> [Data records]
+===+

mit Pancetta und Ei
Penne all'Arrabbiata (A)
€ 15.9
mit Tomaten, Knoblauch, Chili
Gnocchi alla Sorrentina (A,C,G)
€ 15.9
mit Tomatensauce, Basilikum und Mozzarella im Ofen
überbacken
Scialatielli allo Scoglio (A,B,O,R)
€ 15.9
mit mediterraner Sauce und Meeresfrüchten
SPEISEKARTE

+===+

> [Task to carry out] Pull out each line of the records that contains the word "Ofen".

> [Response to this task]
mit Tomatensauce, Basilikum und Mozzarella im Ofen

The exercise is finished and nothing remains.